Entre um momento e o outro, passaram, seguramente, milhares de aviões. O que não passou foi a febre do mar. Essa doença benigna de que o nosso herói da página 75 já tem herdeiro, a comprovar pelo abraço cúmplice, depois dumas ondas em família. Filho de peixe...


3. Afinal, quem é a noiva?
Imagina dez raparigas, que não conheces de lado nenhum, a comemorarem uma despedida de solteira num surf camp. Imagina que és o Sérgio “Isca” Ramalho e que vais lá estar. Que comes gambas e mexilhões na mesa ao lado, utilizando os dedos todos, como um bárbaro, enquanto as moças, afinal muito bem educadas e sem sinais de devassidão, limpam aristocraticamente os lábios aos guardanapos e falam baixinho como as freiras.
«Boa noite, amigas!

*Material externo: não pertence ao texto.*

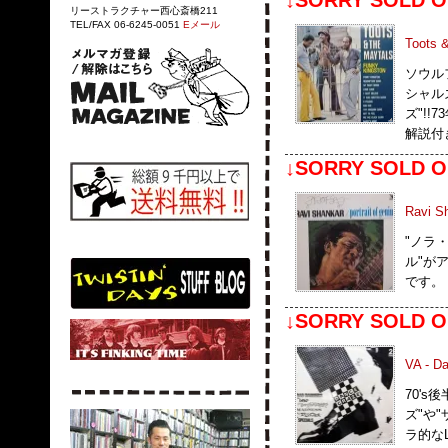
↓SORRY SOLD O
リーストラクチャー西心斎橋211
TEL/FAX 06-6245-0051
Eメール
Toots 
ソウル
シャル
ズ"!!
解説付
↓SORRY SOLD O
Ravi Sh
"ノラ
ル"が
です。
↓SORRY SOLD O
VA - Da
70'
ズ"や"
ラ的な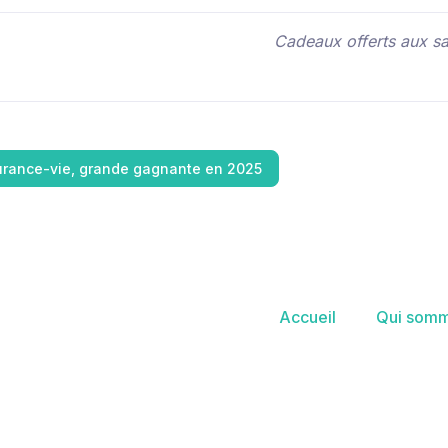
Cadeaux offerts aux sa
urance-vie, grande gagnante en 2025
Accueil
Qui somm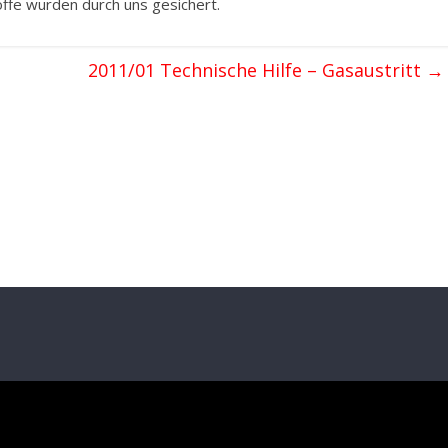
offe wurden durch uns gesichert.
2011/01 Technische Hilfe – Gasaustritt
→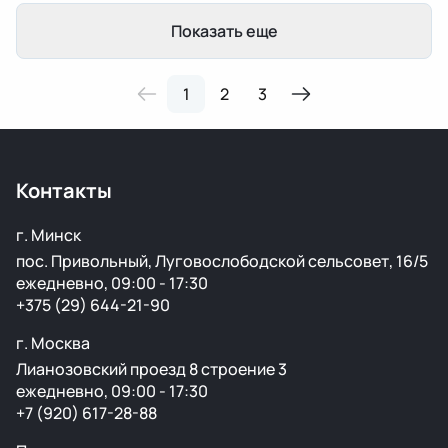
Показать еще
1
2
3
Контакты
г. Минск
пос. Привольный, Луговослободской сельсовет, 16/5
ежедневно, 09:00 - 17:30
+375 (29) 644-21-90
г. Москва
Лианозовский проезд 8 строение 3
ежедневно, 09:00 - 17:30
+7 (920) 617-28-88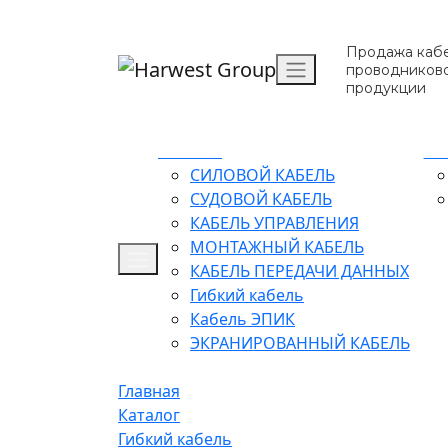
Продажа кабе
проводников
продукции
Каталог
О 
СИЛОВОЙ КАБЕЛЬ
СУДОВОЙ КАБЕЛЬ
КАБЕЛЬ УПРАВЛЕНИЯ
МОНТАЖНЫЙ КАБЕЛЬ
КАБЕЛЬ ПЕРЕДАЧИ ДАННЫХ
Гибкий кабель
Кабель ЭПИК
ЭКРАНИРОВАННЫЙ КАБЕЛЬ
Главная
Каталог
Гибкий кабель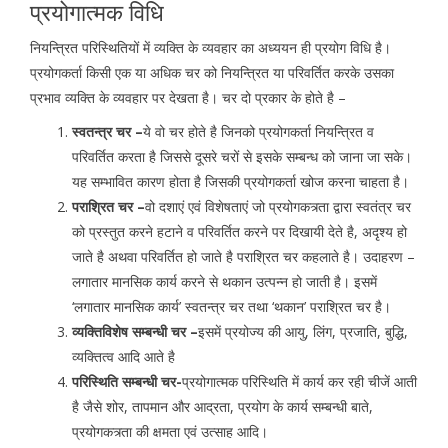
प्रयोगात्मक विधि
नियन्त्रित परिस्थितियों में व्यक्ति के व्यवहार का अध्ययन ही प्रयोग विधि है।
प्रयोगकर्ता किसी एक या अधिक चर को नियन्त्रित या परिवर्तित करके उसका
प्रभाव व्यक्ति के व्यवहार पर देखता है। चर दो प्रकार के होते है –
स्वतन्त्र चर –
ये वो चर होते है जिनको प्रयोगकर्ता नियन्त्रित व
परिवर्तित करता है जिससे दूसरे चरों से इसके सम्बन्ध को जाना जा सके।
यह सम्भावित कारण होता है जिसकी प्रयोगकर्ता खोज करना चाहता है।
पराश्रित चर –
वो दशाएं एवं विशेषताएं जो प्रयोगकत्र्ता द्वारा स्वतंत्र चर
को प्रस्तुत करने हटाने व परिवर्तित करने पर दिखायी देते है, अदृश्य हो
जाते है अथवा परिवर्तित हो जाते है पराश्रित चर कहलाते है। उदाहरण –
लगातार मानसिक कार्य करने से थकान उत्पन्न हो जाती है। इसमें
‘लगातार मानसिक कार्य’ स्वतन्त्र चर तथा ‘थकान’ पराश्रित चर है।
व्यक्तिविशेष सम्बन्धी चर –
इसमें प्रयोज्य की आयु, लिंग, प्रजाति, बुद्धि,
व्यक्तित्व आदि आते है
परिस्थिति सम्बन्धी चर-
प्रयोगात्मक परिस्थिति में कार्य कर रही चीजें आती
है जैसे शोर, तापमान और आद्रता, प्रयोग के कार्य सम्बन्धी बाते,
प्रयोगकत्र्ता की क्षमता एवं उत्साह आदि।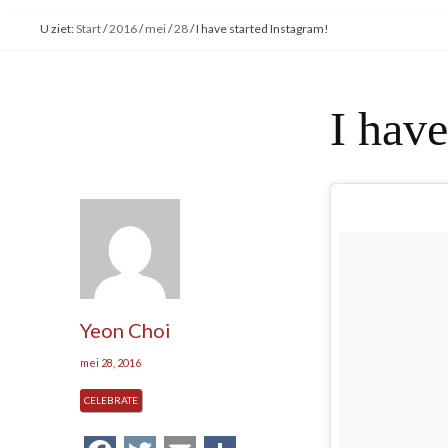
U ziet:
Start
/
2016
/
mei
/
28
/
I have started Instagram!
I have
Yeon Choi
mei 28, 2016
CELEBRATE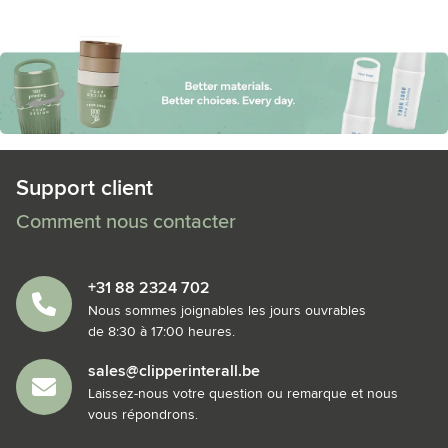
Support client
Comment nous contacter
+31 88 2324 702
Nous sommes joignables les jours ouvrables
de 8:30 à 17:00 heures.
sales@clipperinterall.be
Laissez-nous votre question ou remarque et nous
vous répondrons.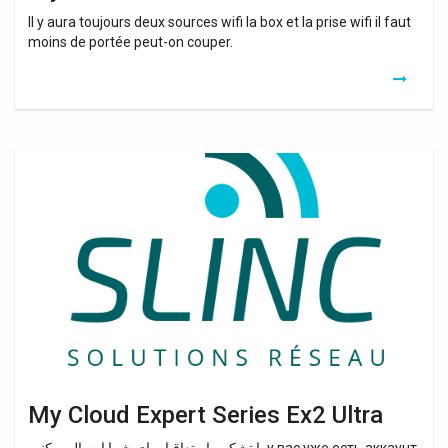
Il y aura toujours deux sources wifi la box et la prise wifi il faut
moins de portée peut-on couper.
My
Cloud
Expert
Series
Ex2
Ultra
My Cloud Expert Series Ex2 Ultra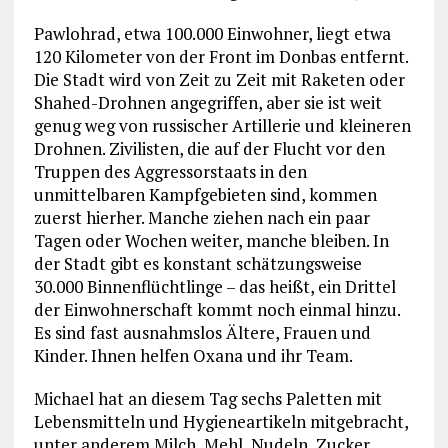
Pawlohrad, etwa 100.000 Einwohner, liegt etwa
120 Kilometer von der Front im Donbas entfernt.
Die Stadt wird von Zeit zu Zeit mit Raketen oder
Shahed-Drohnen angegriffen, aber sie ist weit
genug weg von russischer Artillerie und kleineren
Drohnen. Zivilisten, die auf der Flucht vor den
Truppen des Aggressorstaats in den
unmittelbaren Kampfgebieten sind, kommen
zuerst hierher. Manche ziehen nach ein paar
Tagen oder Wochen weiter, manche bleiben. In
der Stadt gibt es konstant schätzungsweise
30.000 Binnenflüchtlinge – das heißt, ein Drittel
der Einwohnerschaft kommt noch einmal hinzu.
Es sind fast ausnahmslos Ältere, Frauen und
Kinder. Ihnen helfen Oxana und ihr Team.
Michael hat an diesem Tag sechs Paletten mit
Lebensmitteln und Hygieneartikeln mitgebracht,
unter anderem Milch, Mehl, Nudeln, Zucker,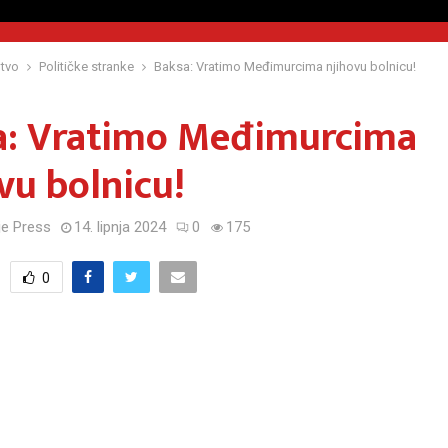
tvo
Političke stranke
Baksa: Vratimo Međimurcima njihovu bolnicu!
a: Vratimo Međimurcima
vu bolnicu!
e Press
14. lipnja 2024
0
175
0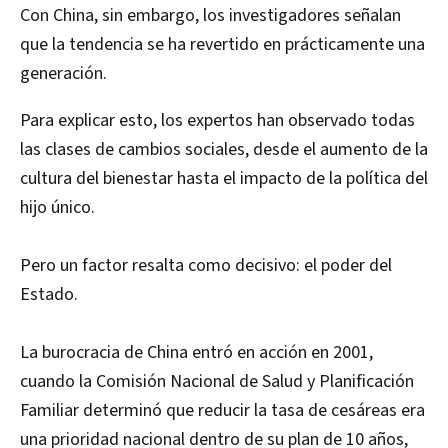
Con China, sin embargo, los investigadores señalan
que la tendencia se ha revertido en prácticamente una
generación.
Para explicar esto, los expertos han observado todas
las clases de cambios sociales, desde el aumento de la
cultura del bienestar hasta el impacto de la política del
hijo único.
Pero un factor resalta como decisivo: el poder del
Estado.
La burocracia de China entró en acción en 2001,
cuando la Comisión Nacional de Salud y Planificación
Familiar determinó que reducir la tasa de cesáreas era
una prioridad nacional dentro de su plan de 10 años,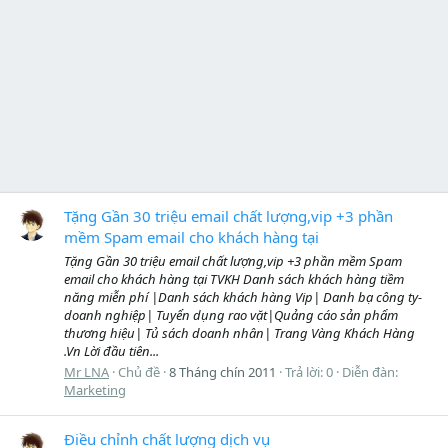
Tặng Gần 30 triệu email chất lượng,vip +3 phần
mềm Spam email cho khách hàng tại
Tặng Gần 30 triệu email chất lượng,vip +3 phần mềm Spam
email cho khách hàng tại TVKH Danh sách khách hàng tiềm
năng miễn phí |Danh sách khách hàng Vip| Danh bạ công ty-
doanh nghiệp| Tuyển dụng rao vặt|Quảng cáo sản phẩm
thương hiệu| Tủ sách doanh nhân| Trang Vàng Khách Hàng
.Vn Lời đầu tiên...
Mr LNA
Chủ đề
8 Tháng chín 2011
Trả lời: 0
Diễn đàn:
Marketing
Điều chỉnh chất lượng dịch vụ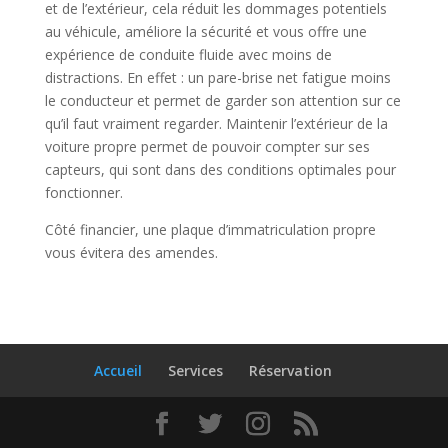
et de l’extérieur, cela réduit les dommages potentiels
au véhicule, améliore la sécurité et vous offre une
expérience de conduite fluide avec moins de
distractions. En effet : un pare-brise net fatigue moins
le conducteur et permet de garder son attention sur ce
qu’il faut vraiment regarder. Maintenir l’extérieur de la
voiture propre permet de pouvoir compter sur ses
capteurs, qui sont dans des conditions optimales pour
fonctionner.
Côté financier, une plaque d’immatriculation propre
vous évitera des amendes.
Accueil
Services
Réservation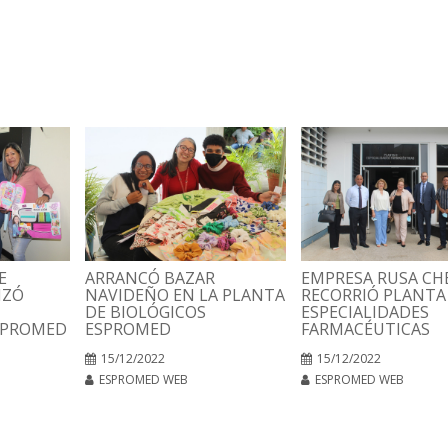
E
ARRANCÓ BAZAR
EMPRESA RUSA C
IZÓ
NAVIDEÑO EN LA PLANTA
RECORRIÓ PLANTA
DE BIOLÓGICOS
ESPECIALIDADES
SPROMED
ESPROMED
FARMACÉUTICAS
15/12/2022
15/12/2022
ESPROMED WEB
ESPROMED WEB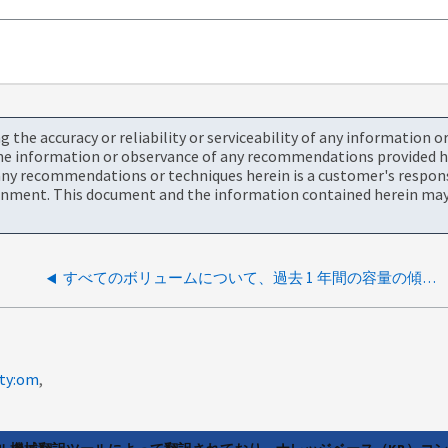
the accuracy or reliability or serviceability of any information 
the information or observance of any recommendations provided he
ny recommendations or techniques herein is a customer's responsi
onment. This document and the information contained herein may 
すべてのボリュームについて、過去 1 年間の容量の傾向を一度に収集できますか。
lty:om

Vamos lá a ver uma coisa: afinal, quem é a noiva? Ah, és tu! Então, ‘bora lá fazer um brinde. Toma lá este copo de vinho e bebe isso tudo duma assentada quando eu disser. Um, dois, três: viva a noiva!» (glu, glu, glu glu...).
Findo o discurso, maior que o sermão de Santo António aos peixes, e terminada a garrafa de vinho que só o orador bebeu, as moças foram fazer óó. Nunca se viu um homem gastar tanto latim para nada.


4. Mike
Se Peniche é um local famigerado pela abundância de peixe, também o é pelos bifes, os quais, pelo menos desde o início dos anos 60’, partilham com a fauna local o mar que envolve a península, desde o Medão ao Baleal, passando pelo Cabo Carvoeiro.
A sua presença deixou, por isso, de constituir uma novidade há já muito tempo. E, apesar de nos deixarmos, muitas vezes, incomodar com uma certa ocupação territorial costeira, o que nos advém, talvez, duma crescente falta de espaço, não daríamos, certamente, preferência a uma Capital da Onda orgulhosamente só, até porque, se fechássemos a porta do quintal, a cidade assim promovida nem sequer existiria.
Mike arribou a meio da semana, vindo de Bristol (Inglaterra), com três pranchas e um saxofone. Conheci-o num jantar imprevisível, depois de o ter dropinado três vezes naquela tarde de sexta-feira, sem saber que se tratava da mesma pessoa. Constatei esse facto na manhã do dia seguinte, quando o vi aparecer no Cantinho com uma bela twin fin azul, descaradamente familiar...
Por infortúnio, quis o destino, e os amigos do alheio, que regressasse sem ela à Grã-Bretanha, após um descuido fugaz. Para compensar, levou na bagagem a nossa amizade e vontade de sobra para voltar um dia à Capital da Onda. Aloha, Mike! Nice to meet you!